Non andò proprio così, il tutto fu molto più prosaico, ma questo è ciò che, in piedi alla finestra della sua camera da letto, Luisa, moglie di Palmiro Mason, insonne reduce dalla appassionata e invidiosa lettura di “50 sfumature di grigio”, immaginò dopo averli visti entrare in casa illuminati dalle luci di sicurezza del giardino di Borsato. E questo fu quello che Luisa, in preda ad una febbre di vendetta su suo marito per averla privata di ciò che aveva dato a Svetlana, raccontò ad un incredulo Gastone al suo rientro da Milano.

Borsato era pronto a ritrovarsi da un giorno all’altro con un paio di corna come un caribù, tanto coi schèi de fèmene te ne càti un smerdaro era solito dire, ma non sarebbe MAI stato disposto a lasciare impunito un tale affronto.

E la sua ritorsione non si fece attendere. Non tanto nei confronti di Svetlana, che lui sapeva già essere una zoccola da prima del matrimonio, quanto verso Mason. Borsato colpì duro, proprio negli affetti più cari. I polli, diretta fonte di reddito di Mason.

La notte stessa della rivelazione, Borsato si introdusse, quasi fosse un membro della Delta Force con l’agilità di Giampiero Galeazzi, nella proprietà di Mason e si diresse dritto dritto all’impianto che forniva l’energia a tutto l’allevamento.

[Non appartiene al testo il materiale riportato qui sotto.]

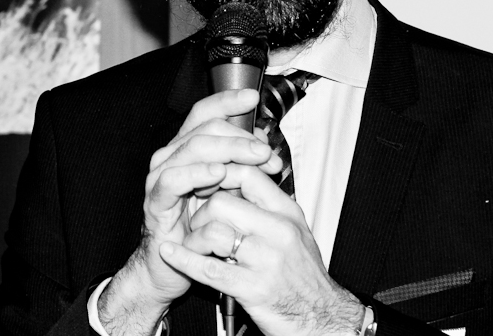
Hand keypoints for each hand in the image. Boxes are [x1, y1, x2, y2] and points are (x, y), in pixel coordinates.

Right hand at [98, 88, 281, 334]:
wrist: (170, 266)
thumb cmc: (198, 227)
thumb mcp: (226, 190)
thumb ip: (240, 163)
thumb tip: (264, 141)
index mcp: (186, 149)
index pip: (204, 112)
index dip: (227, 100)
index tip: (253, 97)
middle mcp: (170, 157)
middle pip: (204, 128)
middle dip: (241, 135)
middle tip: (266, 151)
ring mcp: (160, 177)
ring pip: (193, 148)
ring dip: (228, 150)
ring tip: (255, 157)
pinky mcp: (155, 201)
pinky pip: (173, 179)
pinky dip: (197, 172)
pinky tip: (219, 173)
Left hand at [159, 167, 363, 335]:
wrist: (322, 317)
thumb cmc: (303, 274)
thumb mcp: (293, 230)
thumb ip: (266, 205)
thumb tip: (233, 176)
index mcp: (287, 213)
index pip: (247, 175)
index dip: (218, 175)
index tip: (205, 184)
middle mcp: (279, 232)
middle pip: (222, 203)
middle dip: (200, 212)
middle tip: (197, 223)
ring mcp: (266, 261)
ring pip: (213, 233)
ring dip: (193, 239)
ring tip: (193, 244)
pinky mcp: (253, 288)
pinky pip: (208, 269)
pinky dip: (184, 260)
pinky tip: (170, 253)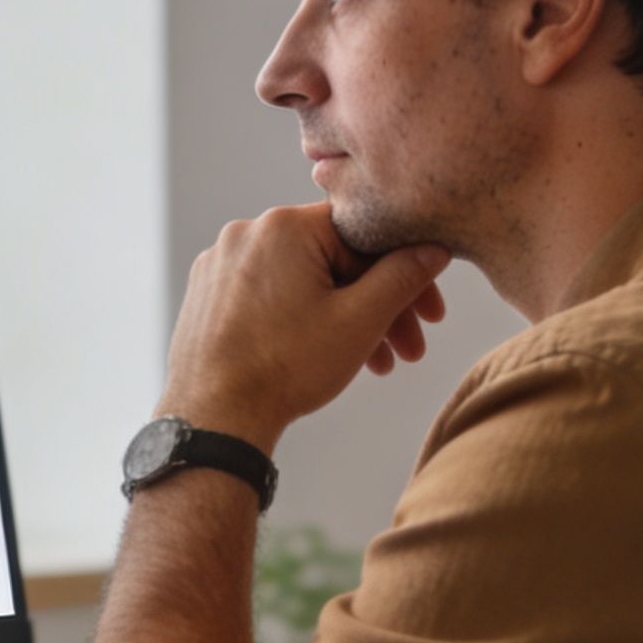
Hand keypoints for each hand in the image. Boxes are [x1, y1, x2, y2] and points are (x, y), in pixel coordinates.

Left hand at [156, 204, 449, 450]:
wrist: (214, 416)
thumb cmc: (285, 368)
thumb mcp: (360, 320)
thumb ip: (403, 276)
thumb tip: (433, 249)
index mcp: (284, 226)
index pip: (364, 235)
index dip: (405, 273)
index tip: (428, 314)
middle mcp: (247, 233)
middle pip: (334, 260)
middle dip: (378, 305)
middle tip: (410, 349)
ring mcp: (222, 263)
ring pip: (304, 280)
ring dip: (345, 318)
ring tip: (376, 364)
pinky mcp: (209, 292)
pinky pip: (271, 294)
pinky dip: (303, 318)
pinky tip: (327, 355)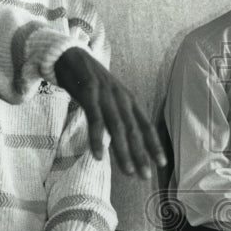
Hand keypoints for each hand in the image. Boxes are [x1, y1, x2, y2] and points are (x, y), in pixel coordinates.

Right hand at [54, 47, 166, 178]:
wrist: (68, 54)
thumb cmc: (88, 80)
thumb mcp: (108, 97)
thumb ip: (116, 115)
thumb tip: (123, 139)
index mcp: (127, 99)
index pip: (145, 124)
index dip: (153, 144)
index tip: (161, 163)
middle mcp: (120, 97)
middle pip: (134, 130)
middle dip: (141, 154)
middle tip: (146, 175)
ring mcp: (105, 95)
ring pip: (118, 127)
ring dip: (123, 151)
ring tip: (128, 171)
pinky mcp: (88, 92)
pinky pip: (95, 119)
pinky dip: (97, 138)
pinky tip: (98, 155)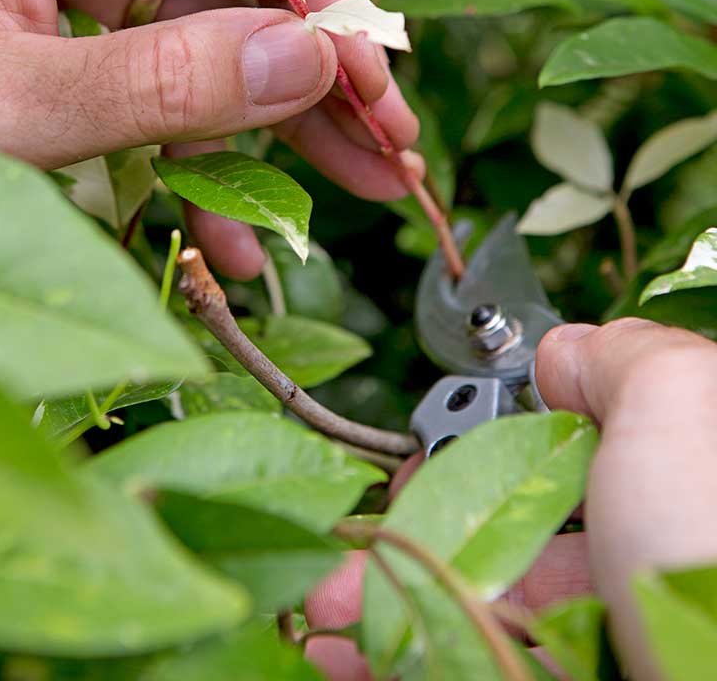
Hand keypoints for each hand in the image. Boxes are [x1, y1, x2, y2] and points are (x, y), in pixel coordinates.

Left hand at [0, 0, 419, 276]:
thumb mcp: (10, 99)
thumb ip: (165, 82)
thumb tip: (310, 62)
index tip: (367, 72)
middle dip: (311, 69)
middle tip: (385, 147)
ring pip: (205, 32)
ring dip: (270, 123)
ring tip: (345, 194)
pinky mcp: (59, 30)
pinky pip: (152, 77)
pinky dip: (195, 148)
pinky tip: (238, 226)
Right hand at [305, 319, 716, 680]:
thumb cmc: (712, 548)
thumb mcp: (682, 403)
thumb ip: (620, 356)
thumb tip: (560, 354)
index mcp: (670, 477)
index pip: (573, 446)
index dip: (490, 436)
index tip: (433, 444)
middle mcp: (644, 554)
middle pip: (508, 526)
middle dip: (417, 522)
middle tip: (364, 529)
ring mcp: (606, 635)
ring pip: (477, 605)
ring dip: (385, 597)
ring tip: (324, 598)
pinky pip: (470, 669)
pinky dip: (396, 663)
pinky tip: (345, 656)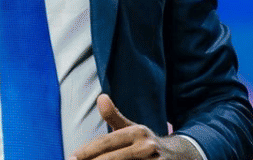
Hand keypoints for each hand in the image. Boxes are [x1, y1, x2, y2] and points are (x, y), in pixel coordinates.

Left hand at [68, 94, 201, 159]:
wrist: (182, 156)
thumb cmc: (147, 144)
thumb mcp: (134, 129)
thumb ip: (115, 117)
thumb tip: (101, 97)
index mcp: (137, 132)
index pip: (105, 143)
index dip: (85, 152)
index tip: (70, 159)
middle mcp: (147, 146)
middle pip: (112, 159)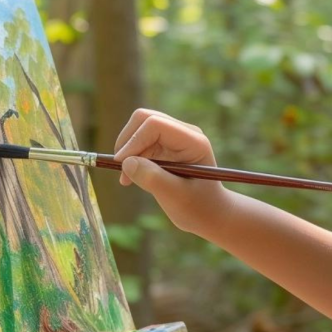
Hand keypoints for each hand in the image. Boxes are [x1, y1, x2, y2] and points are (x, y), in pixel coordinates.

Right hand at [114, 108, 233, 236]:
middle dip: (128, 141)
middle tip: (121, 169)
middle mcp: (184, 133)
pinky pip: (141, 140)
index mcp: (194, 141)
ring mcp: (175, 136)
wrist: (210, 213)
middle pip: (145, 118)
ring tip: (126, 179)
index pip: (155, 124)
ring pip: (140, 127)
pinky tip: (131, 177)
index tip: (121, 164)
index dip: (134, 141)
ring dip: (128, 151)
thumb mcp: (176, 197)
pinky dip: (132, 156)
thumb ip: (153, 179)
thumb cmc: (198, 207)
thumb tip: (127, 162)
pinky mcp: (166, 144)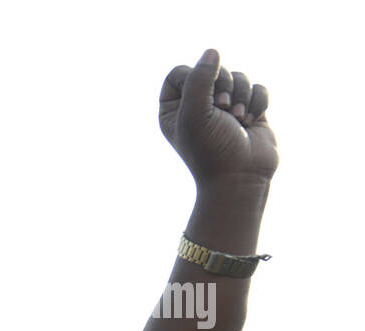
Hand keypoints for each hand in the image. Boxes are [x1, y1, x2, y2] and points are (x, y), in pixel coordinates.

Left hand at [159, 50, 277, 189]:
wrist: (240, 178)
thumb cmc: (211, 150)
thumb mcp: (195, 114)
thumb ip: (198, 79)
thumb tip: (212, 51)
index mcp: (173, 109)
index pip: (178, 73)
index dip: (192, 77)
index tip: (200, 98)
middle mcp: (197, 106)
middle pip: (212, 69)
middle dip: (222, 85)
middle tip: (222, 109)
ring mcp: (225, 107)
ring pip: (238, 76)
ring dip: (241, 95)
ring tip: (237, 119)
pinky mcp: (249, 109)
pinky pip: (257, 87)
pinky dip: (257, 101)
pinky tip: (251, 121)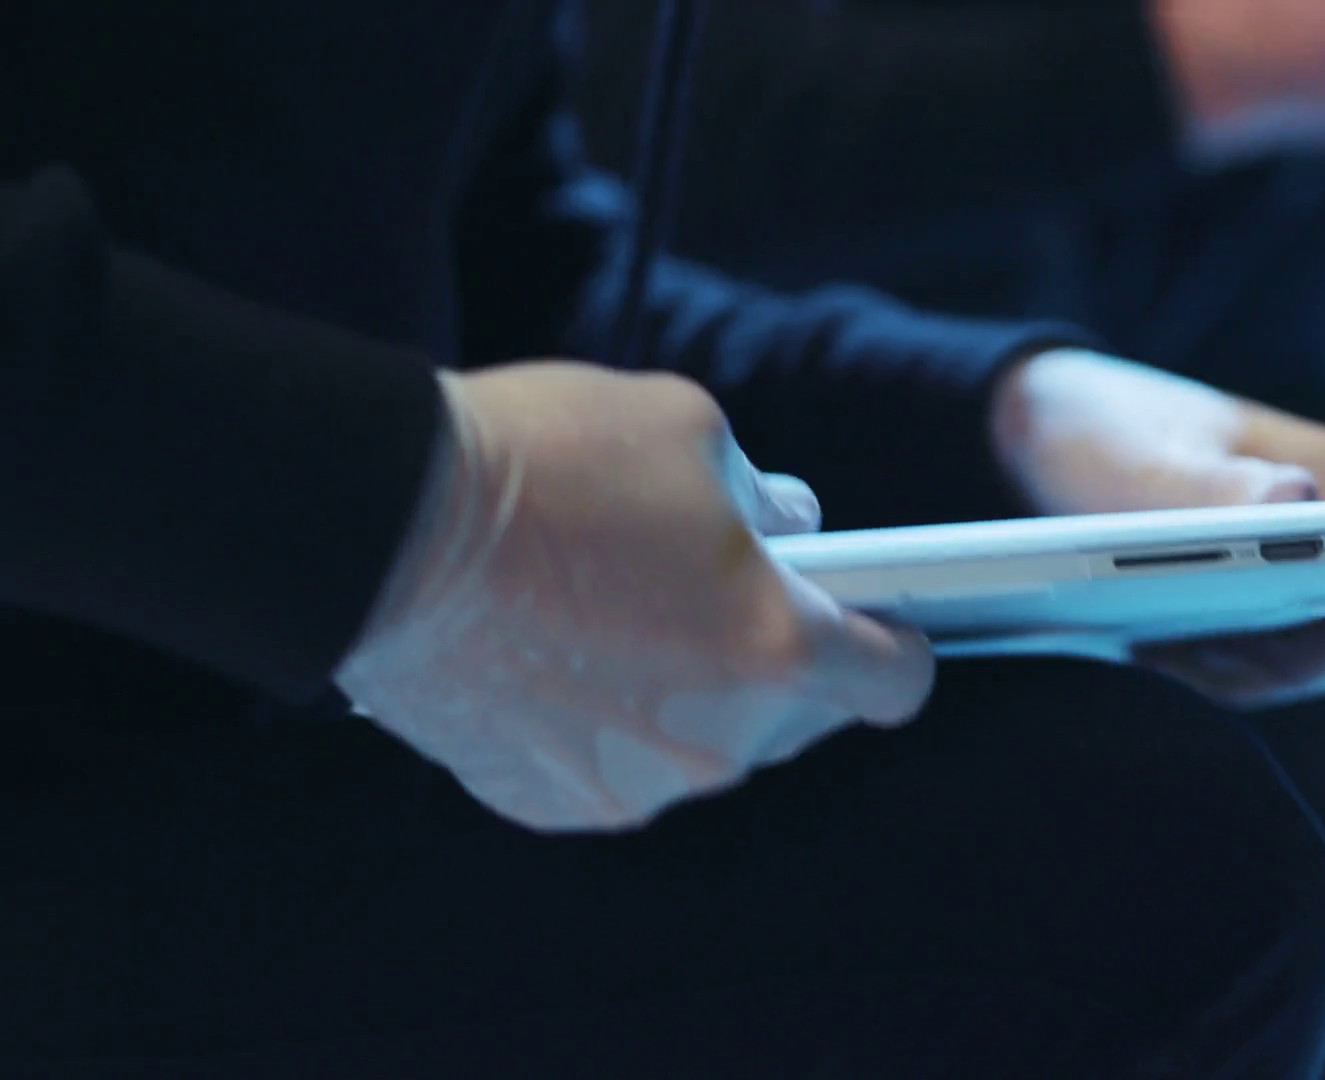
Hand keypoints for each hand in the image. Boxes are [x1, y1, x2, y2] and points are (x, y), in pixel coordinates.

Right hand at [336, 363, 933, 832]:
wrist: (384, 526)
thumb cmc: (548, 462)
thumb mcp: (691, 432)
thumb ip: (766, 495)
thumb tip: (792, 527)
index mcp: (774, 651)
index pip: (894, 684)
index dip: (891, 646)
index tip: (871, 619)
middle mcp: (716, 743)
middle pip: (798, 718)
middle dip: (780, 658)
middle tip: (720, 592)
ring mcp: (630, 785)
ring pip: (704, 746)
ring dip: (692, 692)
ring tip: (628, 615)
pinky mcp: (550, 803)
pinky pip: (619, 766)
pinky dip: (610, 723)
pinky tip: (565, 657)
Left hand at [991, 349, 1324, 709]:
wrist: (1054, 426)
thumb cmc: (1101, 429)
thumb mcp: (1139, 457)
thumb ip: (1209, 486)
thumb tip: (1295, 501)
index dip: (1317, 651)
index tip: (1217, 640)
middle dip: (1261, 668)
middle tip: (1166, 649)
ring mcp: (1305, 561)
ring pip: (1300, 661)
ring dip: (1230, 670)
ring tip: (1151, 644)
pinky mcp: (1264, 589)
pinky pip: (1260, 657)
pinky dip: (1210, 665)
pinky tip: (1151, 645)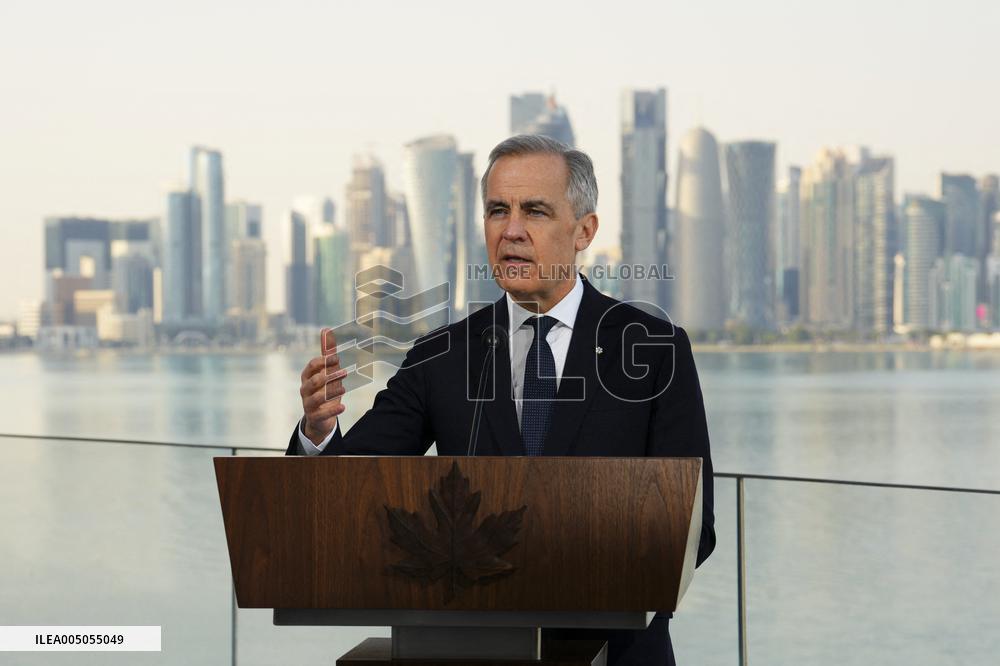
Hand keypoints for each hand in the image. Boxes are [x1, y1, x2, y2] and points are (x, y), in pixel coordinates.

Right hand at [299, 327, 346, 445]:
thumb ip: (326, 353)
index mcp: (307, 377)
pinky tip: (343, 407)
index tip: (336, 358)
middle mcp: (305, 390)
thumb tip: (326, 330)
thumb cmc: (323, 389)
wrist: (320, 417)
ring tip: (344, 389)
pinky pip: (321, 414)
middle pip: (313, 382)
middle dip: (328, 376)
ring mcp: (308, 405)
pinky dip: (332, 411)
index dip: (323, 362)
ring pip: (315, 399)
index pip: (311, 366)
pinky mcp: (314, 417)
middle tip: (344, 372)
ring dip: (330, 393)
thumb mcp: (326, 371)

Trafficò a caso tra scatole di fusibili, connessioni e interruttori, finchè non trovò quello giusto. Esattamente, lo switch generale che spegneva la pompa d’aria del capannone in cui cresceva il pollame.

Ci volle poco più di un’ora perché diecimila pollastri ipertrofici, stipati peggio che su un autobus nell’ora di uscita dalle scuole, crepassero asfissiati in mezzo ai loro escrementi. Una strage, un pollicidio.

La disperazione di Mason, il giorno successivo, sarebbe stato uno spettacolo straziante se non si fosse trattato di polletti. L’allevatore stava immobile vicino l’uscita del capannone, il volto rigato di lacrime silenziose ( ovviamente per i soldi persi), mentre i negri portavano fuori le bestie morte a carriolate, che scaricavano vicino al convertitore energetico. Nulla si sarebbe dovuto sprecare.

Mason si avvicinò al cumulo di cadaveri e ne prese due, uno sul palmo di ogni mano, e li guardò, silenzioso, come si guarderebbe un figlio prematuramente scomparso. Poi, alzando la testa, vide e capì.

Dall’altro alto della strada, oltre le teste dei curiosi che si erano assiepati lungo la cancellata, nel giardino che poche notti prima aveva attraversato eccitato come un ragazzino alla sua prima volta, c’era Borsato che assisteva all’insolito rito funebre. Stava lì, ritto in piedi, le mani in tasca ed un toscanello stretto tra i denti di un sorriso da caimano, tronfio della sua vittoria. Mason, con il fuoco negli occhi, giurò vendetta sui figli che non aveva. Rimasero così, a guardarsi a distanza, finchè la visuale non venne occupata dal capoccione del comandante dei carabinieri di Loreggia:

Che minchia sta faciènno, Masson! Così distrugge i còppi di reato!

Mason non si era accorto che, dalla rabbia, aveva stritolato i due polli che teneva nelle mani, dalle quali ora pendevano penne e frattaglie insanguinate.